Es wäre doch so schön, wenn man SQL Statements wie "Select Name from Customers Where Key = 4711" eine String-Variable schreiben könnte und das Ergebnis würde in einen DB geschrieben, ohne Token, Lib und dies und jenem.... Gerne auch mit Verschlüsselung und Auth, ... naja, dachten wir zumindest, als wir die DataSuite entwickelt haben....


----------



## DeltaMikeAir (14 Juni 2022)

MB Software und Systeme schrieb:


> Siemens macht es einem dabei nicht einfach.


Ok? Hattes ihr es denn überhaupt schon einmal probiert mit der Siemens Bibliothek?



MB Software und Systeme schrieb:


> Es wäre doch so schön, wenn man SQL Statements wie "Select Name from Customers Where Key = 4711" eine String-Variable schreiben könnte


Das geht mit der Siemens Bibliothek






MB Software und Systeme schrieb:


> und das Ergebnis würde in einen DB geschrieben








MB Software und Systeme schrieb:


> und Auth


Ist natürlich auch mit dabei


----------



## MB Software und Systeme (14 Juni 2022)

DeltaMikeAir schrieb:


> Ist natürlich auch mit dabei


Oh, danke. Das haben wir wohl beim Ausprobieren  übersehen...

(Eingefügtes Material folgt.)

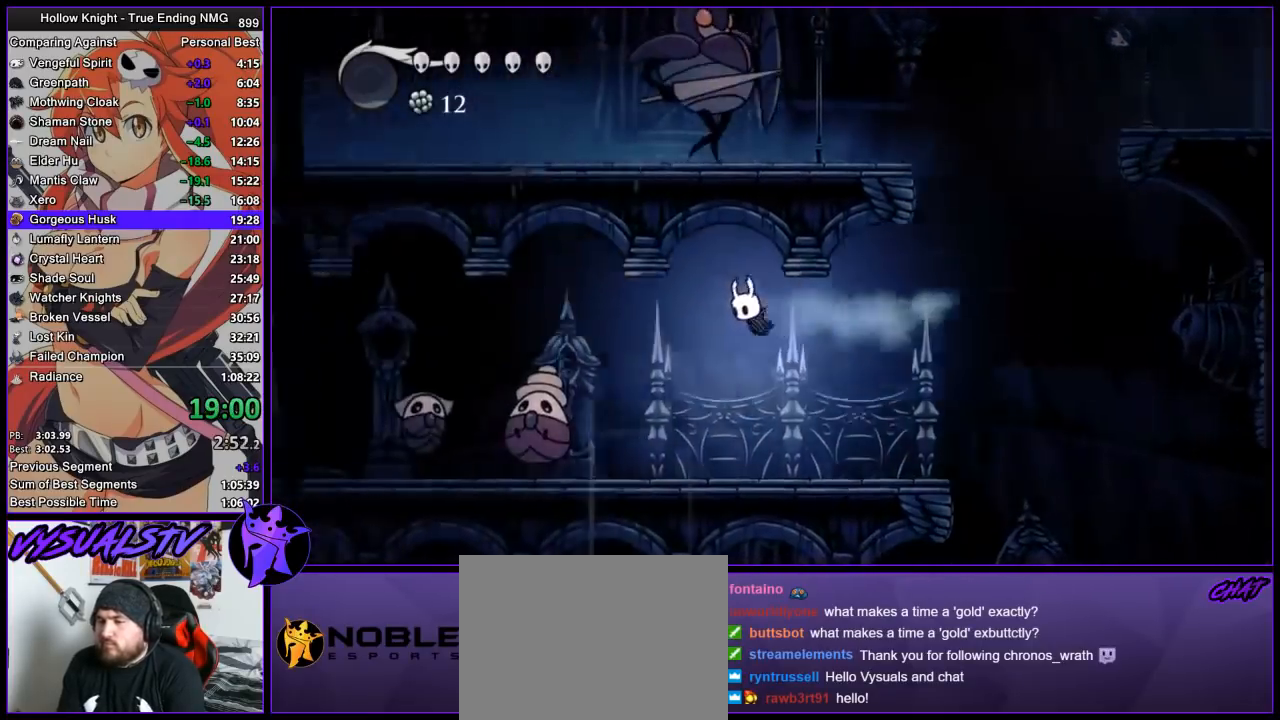
{"buttons": ["CROSS"], "left_stick": "left", "right_stick": "center", "button_events": [[33, "R2", "up"], [500, "CROSS", "down"]]}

Es ist eine Siemens typische Sache: Es geht (fast) alles irgendwie, wenn man nur viel liest und probiert und macht und tut. Die Frage ist nur, wenn man eine real world Anwendung mit Zeitdruck hat, wie lange braucht man zusätzlich zur eigentlichen Automatisierungsaufgabe für das Datenhandling und wie viele Fehlermöglichkeiten gibt es dabei. Ich meine jetzt nicht das kleine Hobby-Projekt, sondern Industrie mit 24/7. Da würde man doch zumindest folgende Standards erwarten:
- Überwachung auf Fehler, z.B. Verbindungsunterbrechungen
- Absicherung der Datenbankverbindung mit Auth *und Verschlüsselung* (SSL)

Geht natürlich auch irgendwie mit Bordmitteln, zumindest die Verbindungsüberwachung. Frage dazu: Verschlüsselung auch?

Das meine ich mit "nicht einfach": Es ist nicht umsonst eine 66-Seitige Anleitung, in der Siemens nur erklärt, wie man eine MS-SQL Datenbank mit einer S7 nutzt... und wenn dann der Kunde fordert, dass bei Verbindungsunterbrechung zur SPS (z.B. Netzwerkkabel unterbrochen) ein Alarm per SMS/Email etc versendet werden soll, dann kann man wieder lesen, tun, machen ....

Und dann sagt der Kunde: _Nee, doch lieber eine MySQL Datenbank_ und man kann von vorne anfangen, oder eben einfach umschalten:




Das ist für mich und unser DataSuite Team "einfach".


Aber ich hätte da noch eine andere Frage. Folgende Einschränkung gibt Siemens für die eigene Lösung an, aber das macht für mich keinen Sinn:




Ist das wirklich so? Ganz häufig befindet sich doch der SQL Server in einem anderen Subnetz. Ich kann mir eigentlich nicht vorstellen, dass das nicht gehen sollte.


----------



## DeltaMikeAir (14 Juni 2022)

MB Software und Systeme schrieb:


> Absicherung der Datenbankverbindung mit Auth *und Verschlüsselung* (SSL)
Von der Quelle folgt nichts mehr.